Assume that the zero locus of $\Phi$ is discrete and at each zero $z \in \Sigma$ it has the form $\Phi = z^{p_z} \overline{z}^{q_z} + \mbox{"remainder terms"}$.

Then for $t \gg 1$ there are exactly $\max (\{ p_z - q_z, 0 \})$ linearly independent, chiral eigenspinors concentrating at $z$ with mass $o (1)$. All other eigenvalues are $O (t^{1/(m + 1)})$.

(Similar statement holds for anti-chiral solutions.)- Proof: Glue-in $\oplus$ gap result.
- Furthermore, if for all zeros, $z$, we have $q_z = 0$, then the above "low energy" solutions are in fact massless.

**This gives an independent proof of the Riemann–Roch Theorem!** - One can pull back solutions to $X = \Sigma \times Y$, where $Y$ is any (pseudo)-Riemannian manifold, using harmonic spinors on $Y$.
**Conjecture (vaguely):**Solution to $D_\nabla + t \mathcal{R}_\Phi$ in higher dimensions are classified by harmonic spinors on $Y := \Phi^{- 1} (0)$, which is generically a codimension 2 subset.

- The input for the (generalized) Jackiw–Rossi theories is a pair $\left( \nabla, \Phi \right)$.
- Canonical families of such pairs come from (for example) the Ginzburg–Landau theory.
- The "nicest" Ginzburg–Landau fields are called $\tau$-vortices in 2D. (See Taubes, Bradlow, ...)
**Theorem (Bradlow '90):**For $\tau$ large enough, the moduli space of $\tau$-vortices of degree $d$ is $\mathrm{Sym}^d (\Sigma)$.- It is easy to see that each degree $2k$ vortex field, $(\nabla, \Phi)$, yields a Jackiw–Rossi operator $D_\nabla + \mathcal{R}_\Phi$ whose kernel has real dimension $2k$.
- Problem: Due to the breaking of the gauge symmetry, these kernels only descend to the vortex moduli as a bundle of real projective spaces.
- It is unclear whether this bundle comes from a vector bundle, because
- I don't really understand real Atiyah–Segal class (that would classify bundles of real projective spaces).
- No one else seem to know or care about them either.

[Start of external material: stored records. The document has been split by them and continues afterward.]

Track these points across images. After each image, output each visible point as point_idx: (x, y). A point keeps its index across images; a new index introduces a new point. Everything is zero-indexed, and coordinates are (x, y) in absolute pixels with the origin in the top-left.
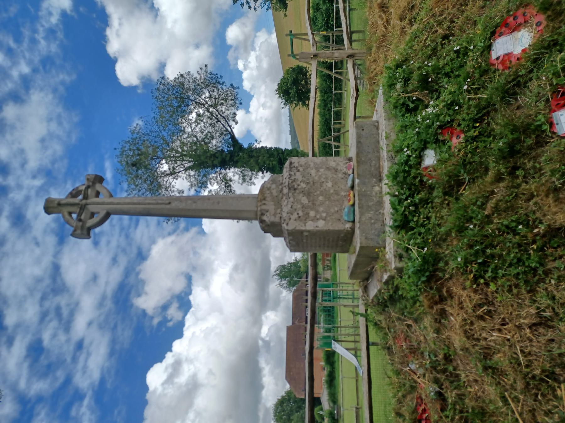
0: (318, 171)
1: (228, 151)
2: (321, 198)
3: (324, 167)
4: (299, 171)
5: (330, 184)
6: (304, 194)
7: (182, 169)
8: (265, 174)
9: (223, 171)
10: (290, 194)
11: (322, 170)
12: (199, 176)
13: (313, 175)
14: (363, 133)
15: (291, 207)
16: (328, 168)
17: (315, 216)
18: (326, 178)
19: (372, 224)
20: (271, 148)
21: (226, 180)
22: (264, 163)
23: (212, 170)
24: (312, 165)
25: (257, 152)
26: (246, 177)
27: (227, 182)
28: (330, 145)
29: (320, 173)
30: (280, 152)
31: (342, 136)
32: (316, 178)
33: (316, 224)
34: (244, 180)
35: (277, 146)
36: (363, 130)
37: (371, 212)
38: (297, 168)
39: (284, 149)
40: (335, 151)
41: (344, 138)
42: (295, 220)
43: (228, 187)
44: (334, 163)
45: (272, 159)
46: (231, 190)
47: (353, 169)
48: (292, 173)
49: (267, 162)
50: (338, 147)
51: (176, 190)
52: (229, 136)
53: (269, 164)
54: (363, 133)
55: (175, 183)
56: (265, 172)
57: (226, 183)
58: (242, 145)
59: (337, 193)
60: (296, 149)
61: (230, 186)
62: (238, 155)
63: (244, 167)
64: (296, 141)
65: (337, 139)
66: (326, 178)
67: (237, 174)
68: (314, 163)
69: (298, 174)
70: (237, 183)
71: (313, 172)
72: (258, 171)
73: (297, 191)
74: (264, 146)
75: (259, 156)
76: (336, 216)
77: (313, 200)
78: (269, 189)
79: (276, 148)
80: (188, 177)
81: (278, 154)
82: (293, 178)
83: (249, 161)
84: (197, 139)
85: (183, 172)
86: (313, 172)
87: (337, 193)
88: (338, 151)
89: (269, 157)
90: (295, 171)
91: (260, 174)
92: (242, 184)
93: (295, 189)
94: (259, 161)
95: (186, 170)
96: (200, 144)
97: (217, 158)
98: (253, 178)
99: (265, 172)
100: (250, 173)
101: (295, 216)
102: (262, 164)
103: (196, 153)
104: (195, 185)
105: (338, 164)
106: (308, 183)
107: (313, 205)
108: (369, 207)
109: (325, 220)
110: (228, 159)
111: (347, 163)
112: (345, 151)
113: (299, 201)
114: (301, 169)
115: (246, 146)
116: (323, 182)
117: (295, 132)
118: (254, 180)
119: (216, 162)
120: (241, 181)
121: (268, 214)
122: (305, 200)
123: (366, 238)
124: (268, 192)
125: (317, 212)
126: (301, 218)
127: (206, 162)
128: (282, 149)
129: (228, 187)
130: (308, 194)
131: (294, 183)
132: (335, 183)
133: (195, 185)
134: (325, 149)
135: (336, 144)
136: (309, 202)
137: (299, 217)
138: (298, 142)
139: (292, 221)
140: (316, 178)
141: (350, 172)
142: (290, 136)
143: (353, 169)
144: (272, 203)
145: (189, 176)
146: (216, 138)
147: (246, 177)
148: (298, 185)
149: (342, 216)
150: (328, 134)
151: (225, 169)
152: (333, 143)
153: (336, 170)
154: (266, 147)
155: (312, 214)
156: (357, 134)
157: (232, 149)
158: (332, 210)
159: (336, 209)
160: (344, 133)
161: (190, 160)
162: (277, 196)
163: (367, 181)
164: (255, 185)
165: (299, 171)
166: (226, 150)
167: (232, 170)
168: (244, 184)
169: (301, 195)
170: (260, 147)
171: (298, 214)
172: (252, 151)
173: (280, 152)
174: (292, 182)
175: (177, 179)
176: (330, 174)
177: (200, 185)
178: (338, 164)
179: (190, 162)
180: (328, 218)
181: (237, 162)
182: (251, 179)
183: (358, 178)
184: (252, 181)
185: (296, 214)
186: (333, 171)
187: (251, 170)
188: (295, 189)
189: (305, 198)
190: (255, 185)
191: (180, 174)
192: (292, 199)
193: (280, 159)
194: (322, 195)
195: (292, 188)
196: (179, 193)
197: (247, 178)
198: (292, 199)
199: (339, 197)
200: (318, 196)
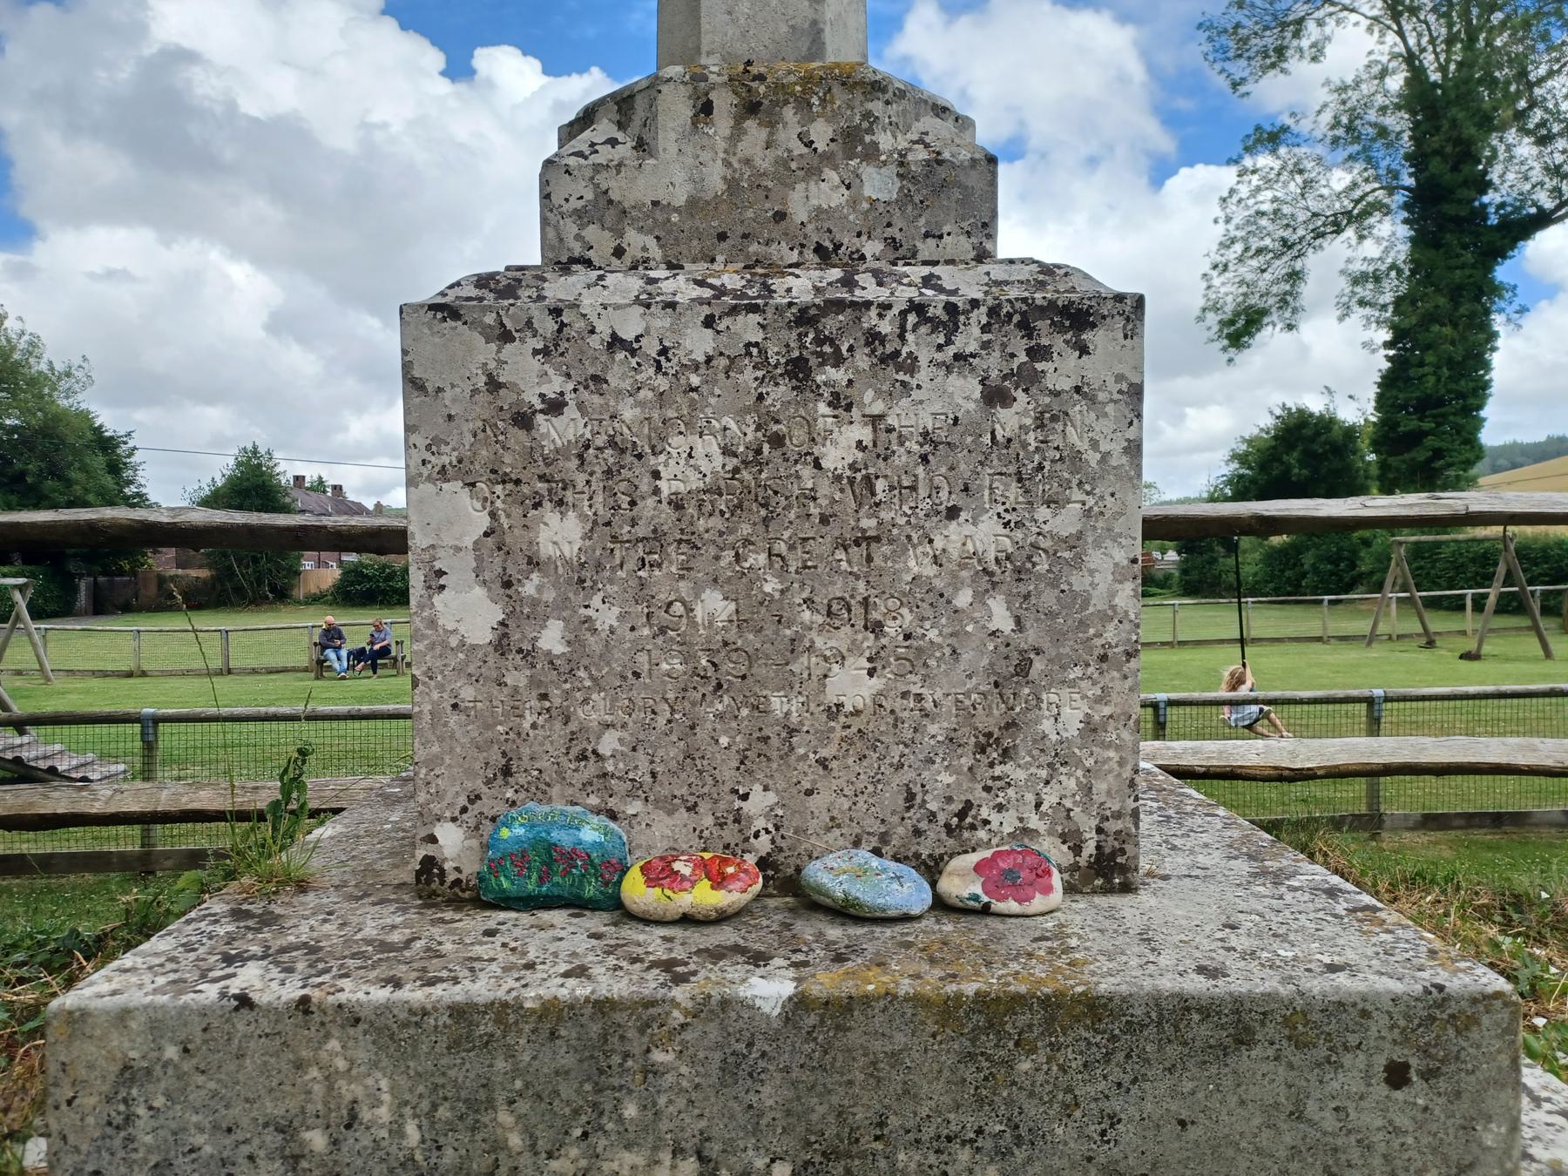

- In any case, away from the "diagonal" in $\mathrm{Sym}^d (\Sigma)$, the bundle "flattens" as $\tau \rightarrow \infty$, thus we get a (nontrivial) projective representation of surface braid group of $\Sigma$ with $2k$ braids.

- Understanding solutions in higher dimensions.
- New proofs of Atiyah–Singer type theorems.
- Nonlinear generalizations: $\Phi = (\psi \psi)_0^\flat$.
- Understanding the braid representation and the connections to vortices.
- Understanding the generalized Bogoliubov--de Gennes equation.